*** DOCUMENT SECTION Section Begins ***

It was the first win for Land Rover although Land Rovers were finalists twice before.
The jurors gave the Elantra 174 points, the Passat 161 and the Focus 155.
The jurors gave the Evoque 254 points, the CR-V 142 and the X3 94.
“The Hyundai Elantra is sporty, yet sensible. Luxurious, yet affordable. Spunky, but safe. The Elantra is a series of paradoxes and every one is another argument for the latest, impressive entry in the Hyundai lineup,” wrote Jayne O’Donnell, a member of the jury from USA Today.
Another juror, Alex Taylor, of Fortune magazine, wrote: “Range Rover successfully charts a new direction for the venerable SUV trailblazer with a fresh design and advanced thinking about environmental issues.”
Domestic automakers have won North American Car of the Year 10 times. Japanese automakers have won three times. European automakers have won four times. A Korean automaker has won twice.
Domestic automakers have won North American Truck of the Year 12 times. Japanese automakers have won four times. European automakers have won three times.
This was the 19th year of the awards and it was the strongest showing by European automakers in 15 years with BMW, Land Rover and Volkswagen each having finalists. In 1997 Mercedes-Benz, Jaguar and BMW were the three car finalists with the winner being the Mercedes SLK.
To be eligible a vehicle must be all new or substantially changed. The jurors considered dozens of new vehicles before sending their ballots to Michelle Collins, a partner at Deloitte & Touche early in December.
On December 15th the three car and truck finalists were announced. But only Ms. Collins knew the winners until she handed over envelopes today to Tony Swan, editor-at-large at Car and Driver magazine and a member of the awards’ organizing committee. Mr. Swan announced the winners.
This is the 19th year of the awards, which were inspired by the “Car of the Year” in Europe.
They are administered by an organizing committee and are funded with dues paid by the jurors. There are no paid positions. Automakers do not pay to have their vehicles considered or to use the awards in ads.
The “2011 North American Car of the Year” was the Chevrolet Volt.
Last year’s “2011 North American Truck of the Year” was the Ford Explorer.
Both Hyundai and Land Rover had this to say about their win:
“Elantra speaks to the success of our recipe of bold design and great fuel economy,” said John Krafcik, president and chief executive officer, Hyundai Motor America. “In a year with some truly breakthrough competitors, we are honored that the jury recognizes Elantra’s far-reaching impact on the industry.”
“We are honored that the all-new Range Rover Evoque has been named the 2012 North American Truck of the Year, one of the most celebrated automotive awards in our industry,” said Andy Goss, President, Jaguar Land Rover North America. “This recognition is in keeping with the overwhelmingly positive global response from consumers who are selecting the vehicle for its ideal combination of luxury and capability, within a sustainable package.”

*** DOCUMENT SECTION Section Ends ***
*** RECORDS SUPPLIED Section Begins ***

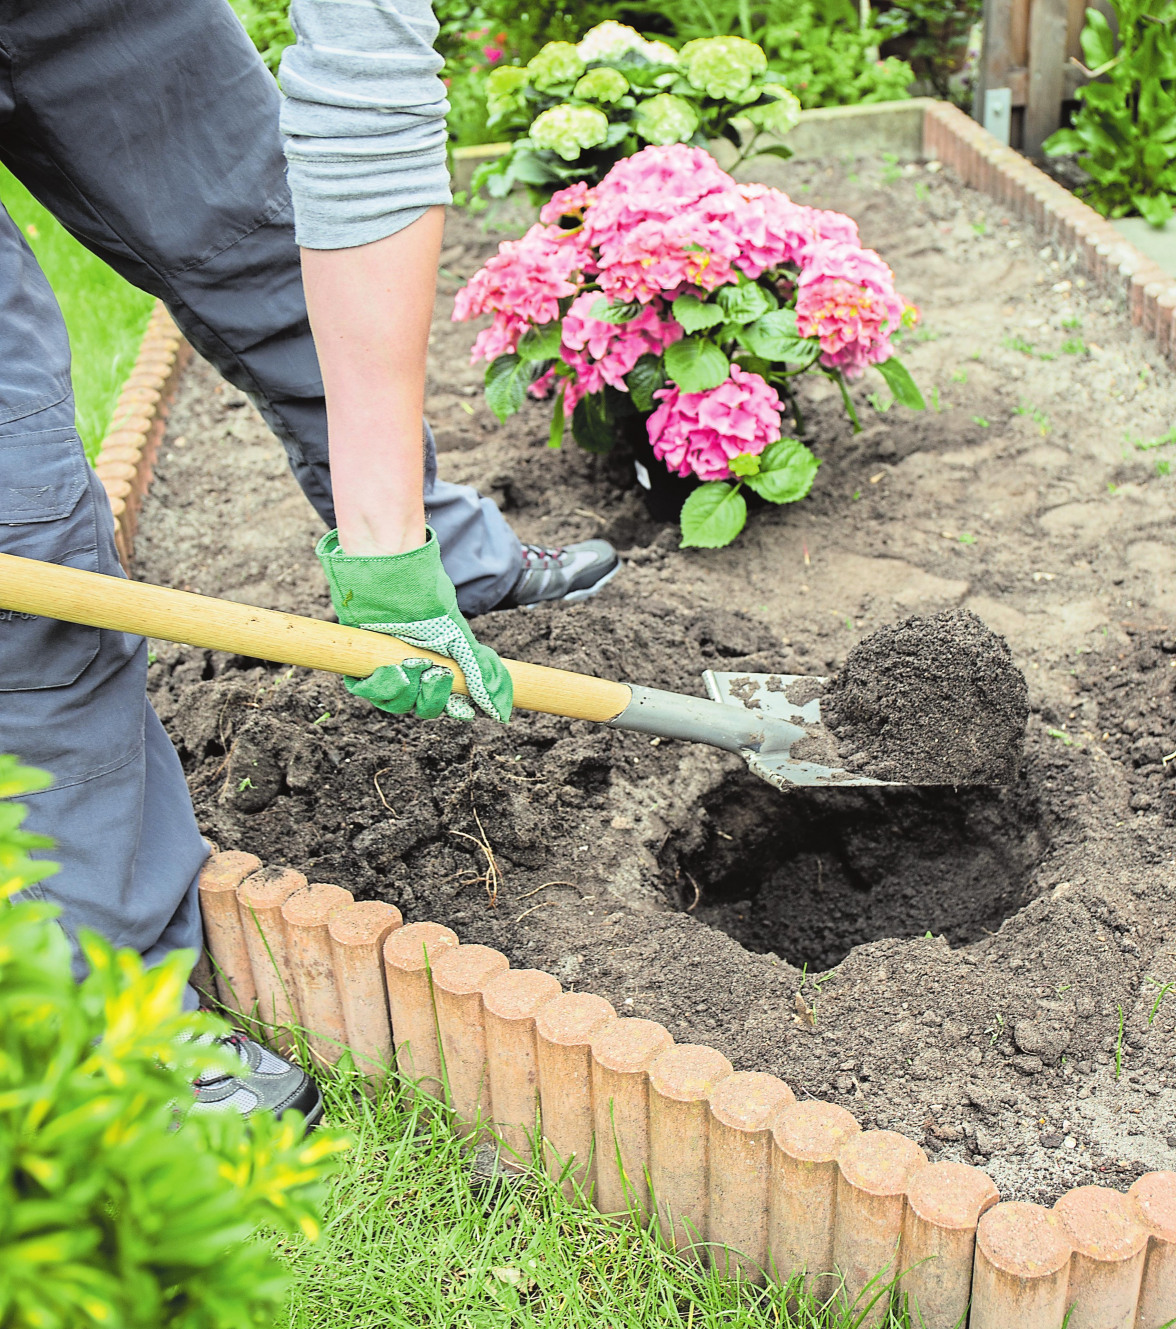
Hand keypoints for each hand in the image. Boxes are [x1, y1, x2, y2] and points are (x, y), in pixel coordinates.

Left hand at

*** RECORDS SUPPLIED Section Ends ***
*** RECORDS SUPPLIED Section Begins ***

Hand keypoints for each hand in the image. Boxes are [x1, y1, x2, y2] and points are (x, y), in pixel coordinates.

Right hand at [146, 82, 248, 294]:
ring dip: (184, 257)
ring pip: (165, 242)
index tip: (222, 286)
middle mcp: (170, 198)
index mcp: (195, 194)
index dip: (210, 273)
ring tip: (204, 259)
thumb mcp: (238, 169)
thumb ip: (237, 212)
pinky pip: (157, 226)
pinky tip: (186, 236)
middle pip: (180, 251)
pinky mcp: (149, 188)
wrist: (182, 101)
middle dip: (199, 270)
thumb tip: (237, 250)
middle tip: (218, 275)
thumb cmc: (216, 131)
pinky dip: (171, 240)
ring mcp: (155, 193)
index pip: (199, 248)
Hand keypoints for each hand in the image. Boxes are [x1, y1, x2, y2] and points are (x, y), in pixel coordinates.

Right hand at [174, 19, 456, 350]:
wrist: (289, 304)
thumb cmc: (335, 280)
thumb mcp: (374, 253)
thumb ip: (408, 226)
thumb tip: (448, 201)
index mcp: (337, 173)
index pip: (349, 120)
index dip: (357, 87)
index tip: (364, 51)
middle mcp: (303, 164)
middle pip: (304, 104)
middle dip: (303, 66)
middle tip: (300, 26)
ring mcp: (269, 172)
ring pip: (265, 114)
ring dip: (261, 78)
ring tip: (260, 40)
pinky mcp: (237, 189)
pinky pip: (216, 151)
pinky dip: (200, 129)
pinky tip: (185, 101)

*** RECORDS SUPPLIED Section Ends ***

**LIST OF TASKS**
1. Which people does the awards article name?
2. According to the awards article, why was this year the strongest showing by European automakers in 15 years?
3. In the awards article, how many points did the jurors give the Evoque?
The data has no connection to the awards article.

**WRITTEN ANSWERS**
1. Jayne O'Donnell, Alex Taylor, Michelle Collins, Tony Swan, John Krafcik, Andy Goss

2. BMW, Land Rover and Volkswagen each had finalists. The last comparable year was 1997, when Mercedes-Benz, Jaguar and BMW were the three car finalists.

3. 254 points.